It’s been quite a week in our nation’s capital, with a lot of anxiety leading up to the July 4th celebrations, and endless conversation about President Trump’s decision to highlight the four branches of the military with tanks and flyovers on the National Mall and to give a speech of his own. While extreme in comparison to celebrations of memory, it was a predictable spectacle. July 4th is an unapologetically patriotic holiday, and it always serves to highlight what we love most about our country–and we don’t all love the same things–even as we pray, in the words of our beloved anthem America, the Beautiful, that God mend our every flaw.
One of the many things I love about our country is the relationship between religious faith and public life in this country, for all its contradictions and distortions. In the United States, religious freedom is a sacred trust, and our highest spiritual aspirations are what have inspired us over the centuries to face our flaws and by the grace of God amend them.
My offering today is a mediation on the relationship between faith and public life, beginning with words read aloud in Philadelphia on July 4, 1776:
“We hold these truths to be self-evident, that all men are created equal; that they are endowed by their Creator with certain unalienable Rights, that among these are Life, Liberty and the pursuit of Happiness. –That to secure these rights, Governments are instituted among Men, deriving their just powers from the consent of the governed, –That whenever any Form of Government becomes destructive of these ends, it is the Right of the People to alter or to abolish it, and to institute new Government, laying its foundation on such principles and organizing its powers in such form, as to them shall seem most likely to effect their Safety and Happiness…We, therefore, the Representatives of the United States of America, in General Congress, Assembled, appealing to the Supreme Judge of the world for the rectitude of our intentions, do in the Name, and by the Authority of the good People of these Colonies, solemnly publish and declare, That these United Colonies are, and of Right ought to be, Free and Independent States…And for the support of this Declaration, with a firm reliance on the protection of divine Providence, we mutually pledge to each other our Lives, our Fortunes and our Sacred Honor.”
Apparently just after the Declaration had been signed, Benjamin Rush, a Philadelphia physician and one of the signers, overhead a conversation between Benjamin Harrison of Virginia and Elbridge Gerry of Massachusetts: “I shall have a great advantage over you, Mr. Gerry,” said Harrison, “when we are all hung for what we are now doing. From the size and weight of my body I shall die in a few minutes, but from the lightness of yours you will dance in the air for an hour or two before you are dead.” No event in American history that, in retrospect, has seemed so inevitable was at the time more unlikely and doomed to failure than the American Revolution itself. (Quoted in The Founding Brothers: The Revolutionary Generation, by Joseph J. Ellis, Vintage Books Edition, 2002, p.5)

DATA SUPPLIED:
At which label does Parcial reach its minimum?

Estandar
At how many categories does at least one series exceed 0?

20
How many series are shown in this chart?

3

...

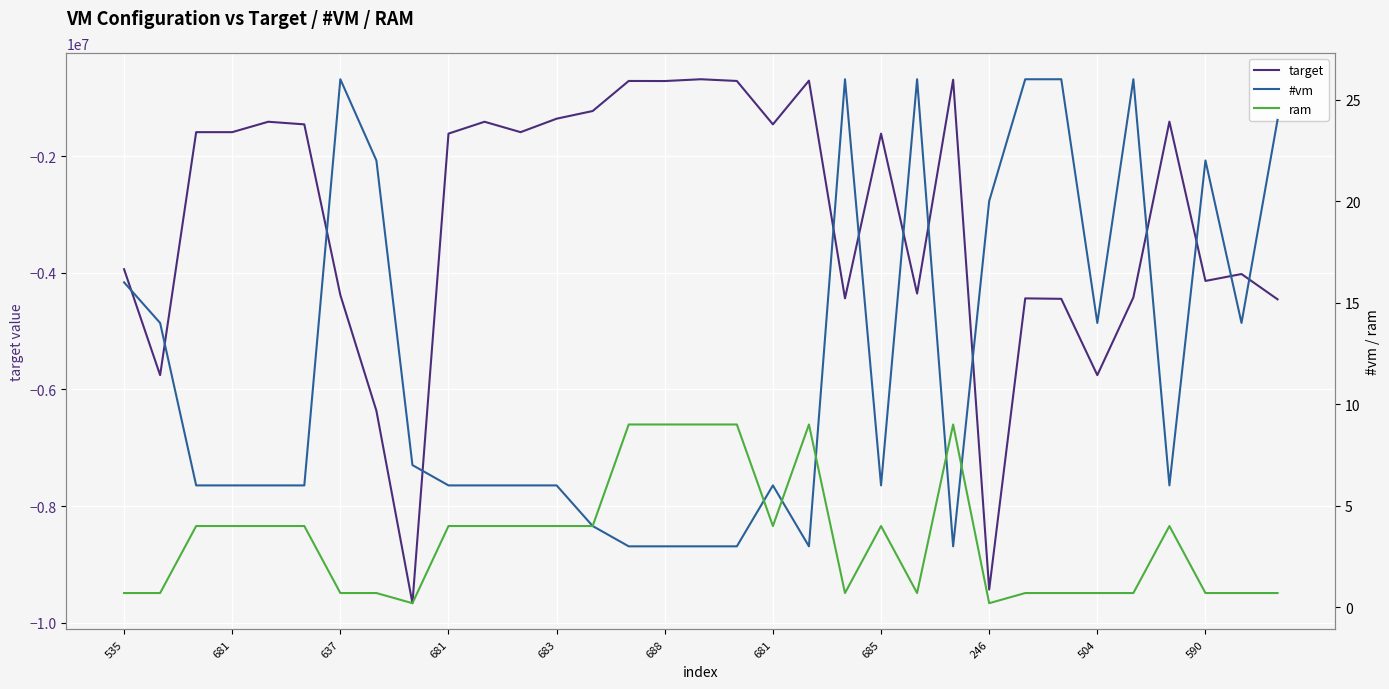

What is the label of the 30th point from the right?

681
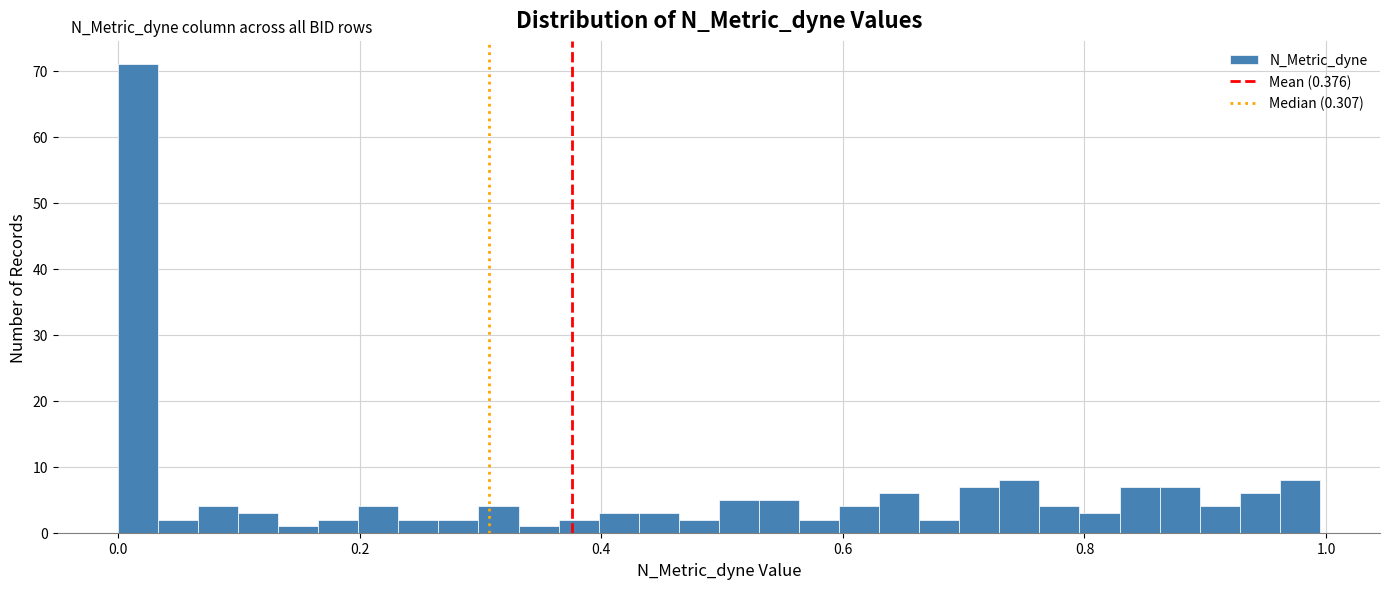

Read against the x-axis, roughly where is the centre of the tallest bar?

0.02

PROBLEMS AND TASKS:
1: In the July 4th reflection, who overheard the conversation between Benjamin Harrison and Elbridge Gerry?
2: Rewrite the records from the line containing "At which label" down to the line containing "How many series are shown in this chart?", changing "series" to "plotted series" and leaving everything else as it is.

ANSWERS BY ITEM:
1: Benjamin Rush, a Philadelphia physician and one of the signers.

2:
At which label does Parcial reach its minimum?

Estandar
At how many categories does at least one plotted series exceed 0?

20
How many plotted series are shown in this chart?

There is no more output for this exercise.